(TASK DETAILS)
In the data below, copy out the stretch from the line containing "Is the value" through the line containing "Temperatura (ºC), Humitat (%)", both lines included, reproducing each line without any change. Leave the pictures out of your answer.

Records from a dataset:
◆ ◆ ◆ ◆ ◆ ◆ ◆
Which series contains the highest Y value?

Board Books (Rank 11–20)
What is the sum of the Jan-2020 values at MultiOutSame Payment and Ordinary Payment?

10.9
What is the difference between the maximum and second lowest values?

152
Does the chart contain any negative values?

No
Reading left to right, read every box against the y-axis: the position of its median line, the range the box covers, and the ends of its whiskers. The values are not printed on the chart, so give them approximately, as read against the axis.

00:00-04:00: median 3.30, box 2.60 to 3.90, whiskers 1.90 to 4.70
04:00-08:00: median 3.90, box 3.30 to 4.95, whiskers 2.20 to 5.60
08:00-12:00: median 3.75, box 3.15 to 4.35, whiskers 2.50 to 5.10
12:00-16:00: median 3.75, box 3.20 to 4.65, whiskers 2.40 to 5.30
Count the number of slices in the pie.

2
◆ ◆ ◆ ◆ ◆ ◆ ◆
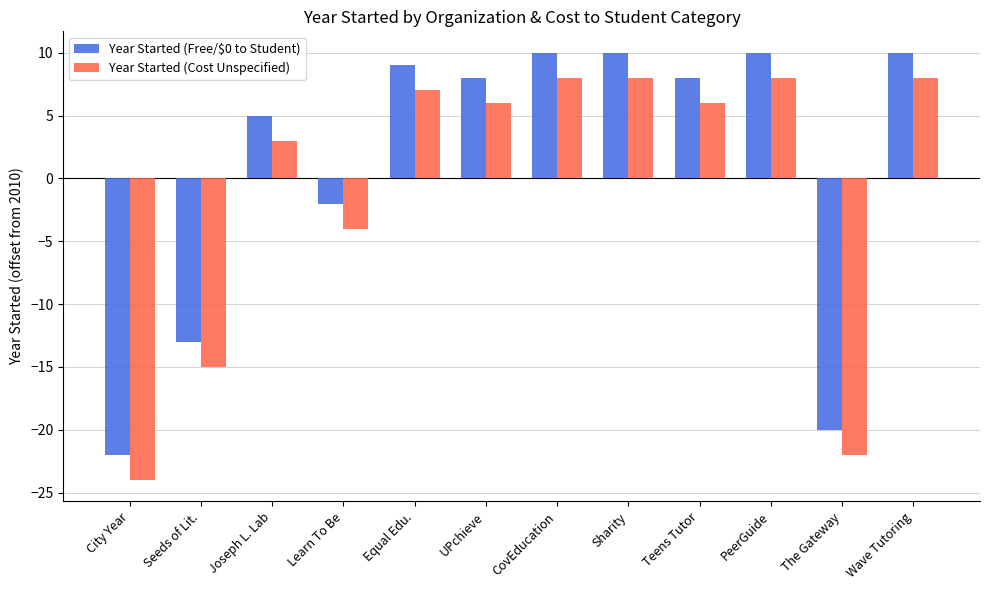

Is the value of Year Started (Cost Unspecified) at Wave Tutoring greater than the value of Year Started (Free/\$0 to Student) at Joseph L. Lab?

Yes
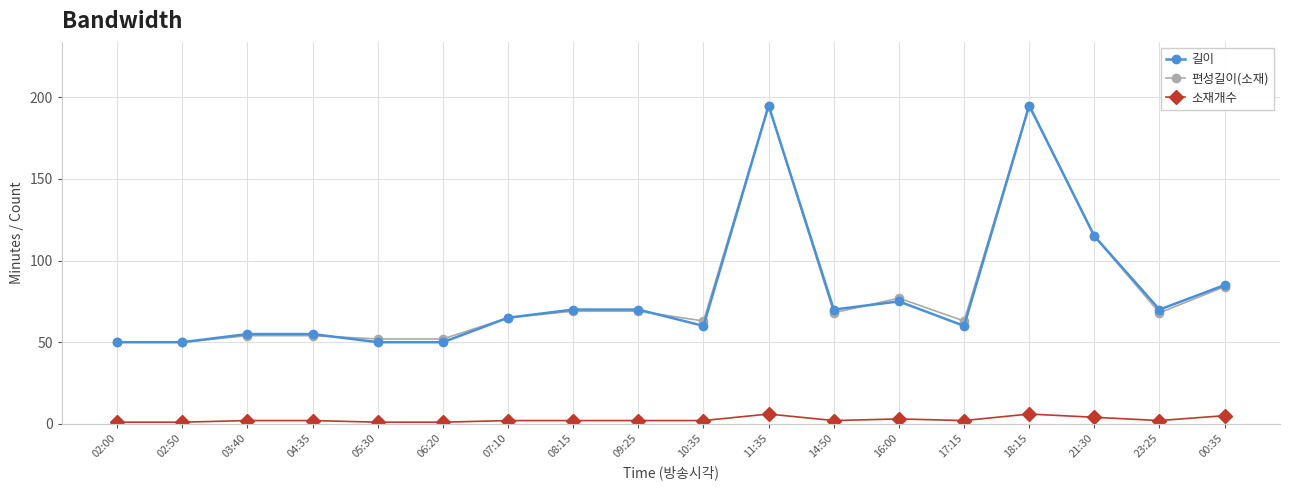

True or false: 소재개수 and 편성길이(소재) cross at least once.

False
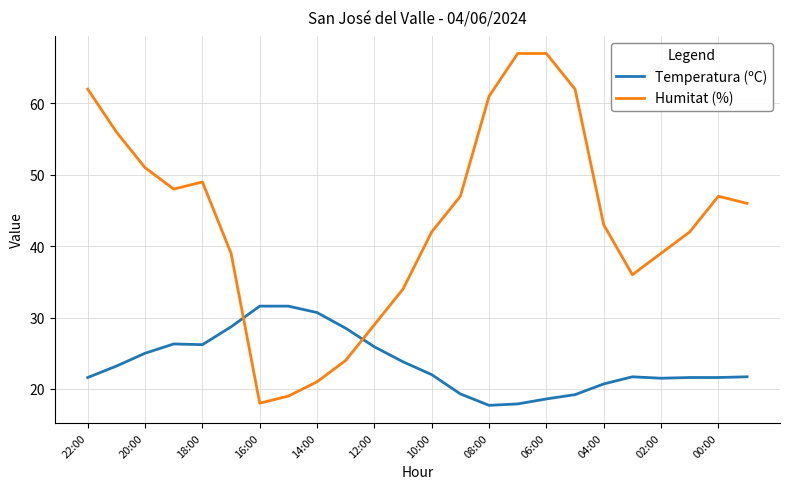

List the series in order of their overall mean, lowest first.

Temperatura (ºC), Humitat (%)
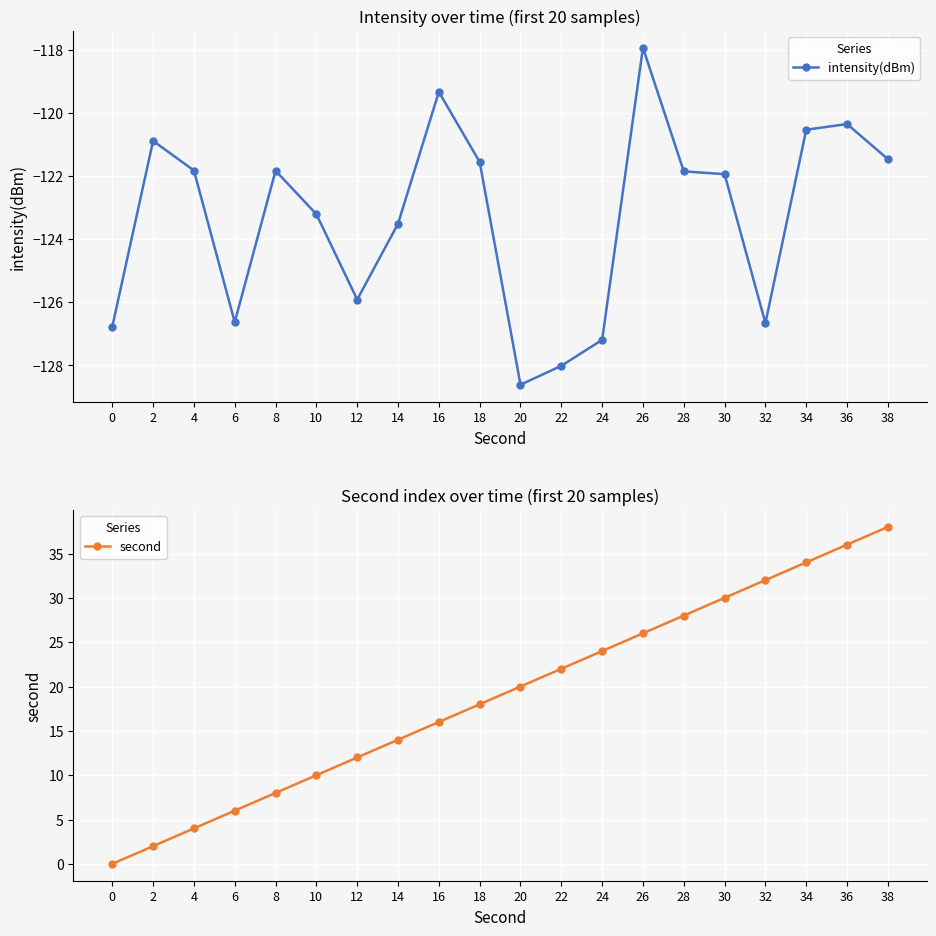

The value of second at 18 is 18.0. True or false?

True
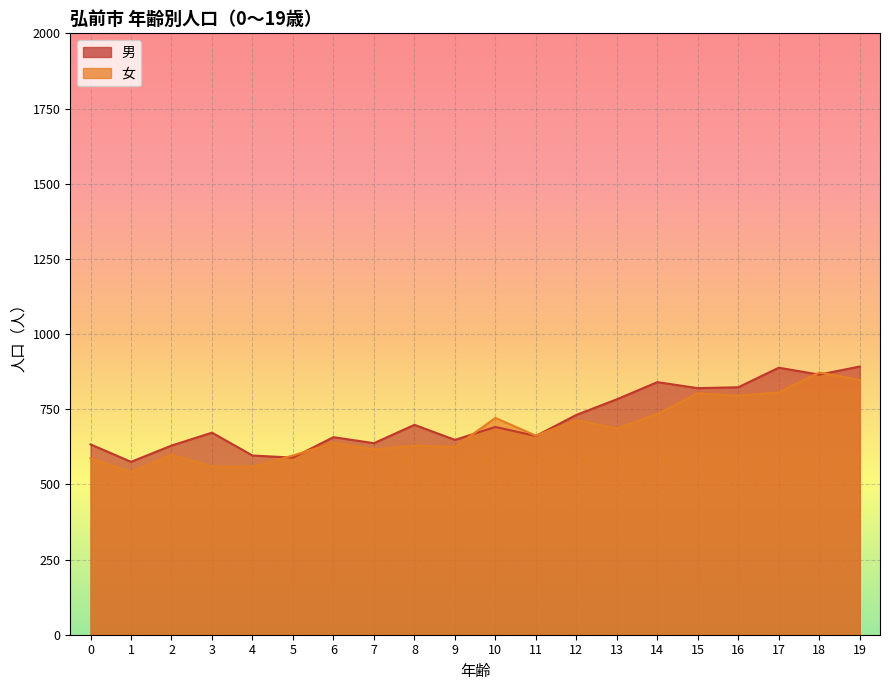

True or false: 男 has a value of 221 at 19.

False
◆ ◆ ◆ ◆ ◆ ◆ ◆
(ANSWER BELOW)
Is the value of Year Started (Cost Unspecified) at Wave Tutoring greater than the value of Year Started (Free/\$0 to Student) at Joseph L. Lab?

Yes

True or false: 소재개수 and 편성길이(소재) cross at least once.

False

List the series in order of their overall mean, lowest first.

Temperatura (ºC), Humitat (%)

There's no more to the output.